Bill Cavubati
- Born: July 21, 1970 (age 55) Ba, Fiji
- Height: 1.89 m (6 ft 2+1⁄2 in)
- Weight: 168 kg (370 lb; 26 st 6 lb)

Rugby union career

Provincial / State sides
- Years: Team / Apps / (Points)
- 1993–98: Wellington

Super Rugby
- Years: Team / Apps / (Points)
- 1996–98: Hurricanes / 19

International career
- Years: Team / Apps / (Points)
- 1995–2005: Fiji / 38 / (0)

= Bill Cavubati =

Bill Cavubati (born 21 July 1970) is a former professional rugby union player. He played for Fiji and his position of choice was tighthead prop.
Cavubati's claim to fame is that he is the heaviest player ever to receive the honour of an international cap, weighing in at 167 kg when he appeared for Fiji against New Zealand in 2005.

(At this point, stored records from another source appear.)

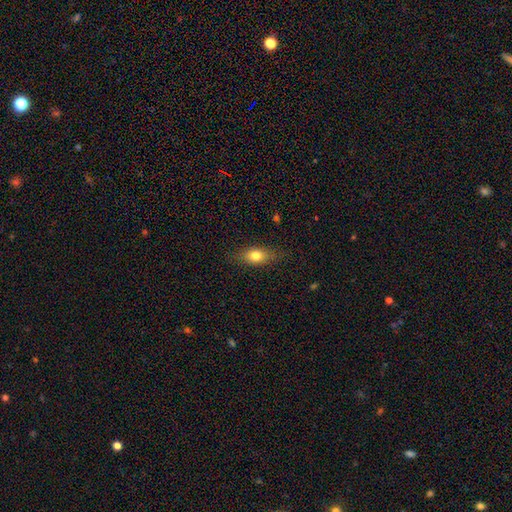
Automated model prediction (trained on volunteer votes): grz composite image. It shows a smooth galaxy with no disk features (76%) that is in between round and cigar-shaped (76%). Merging: none (80%).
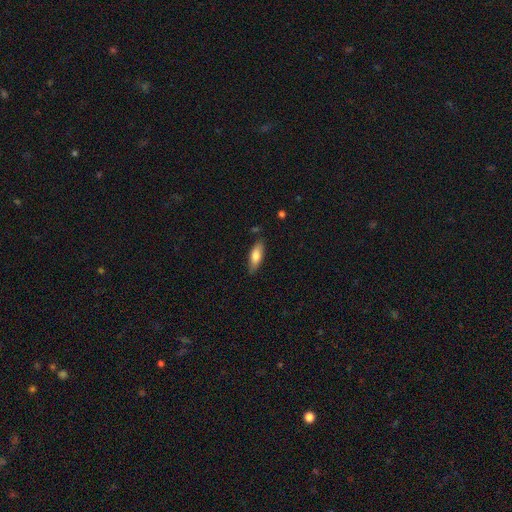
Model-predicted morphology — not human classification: This appears to be a smooth galaxy with no disk features (76%) that is in between round and cigar-shaped (63%). Merging: none (82%).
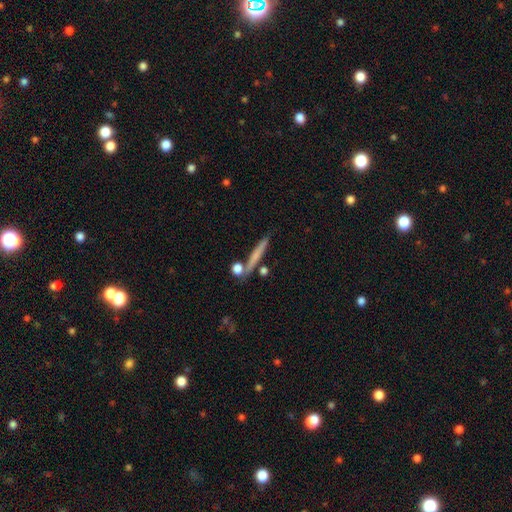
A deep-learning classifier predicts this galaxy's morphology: Smooth or featured? smooth (57%)
How rounded? cigar-shaped (91%)
Merging? none (79%)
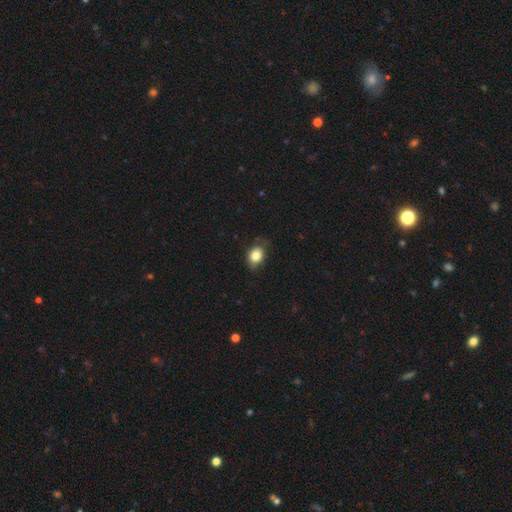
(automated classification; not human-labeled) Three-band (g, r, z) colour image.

He played for Wellington in New Zealand throughout the 1990s and his huge size made him a cult hero amongst the fans. "Big Bill" continued to play for a local amateur side and even earned several Fijian caps whilst officially an amateur player.

Bill is now a well known night club bouncer in Wellington, New Zealand. He still plays premier rugby for his club Marist Masterton, in the Wairarapa Bush club rugby competition.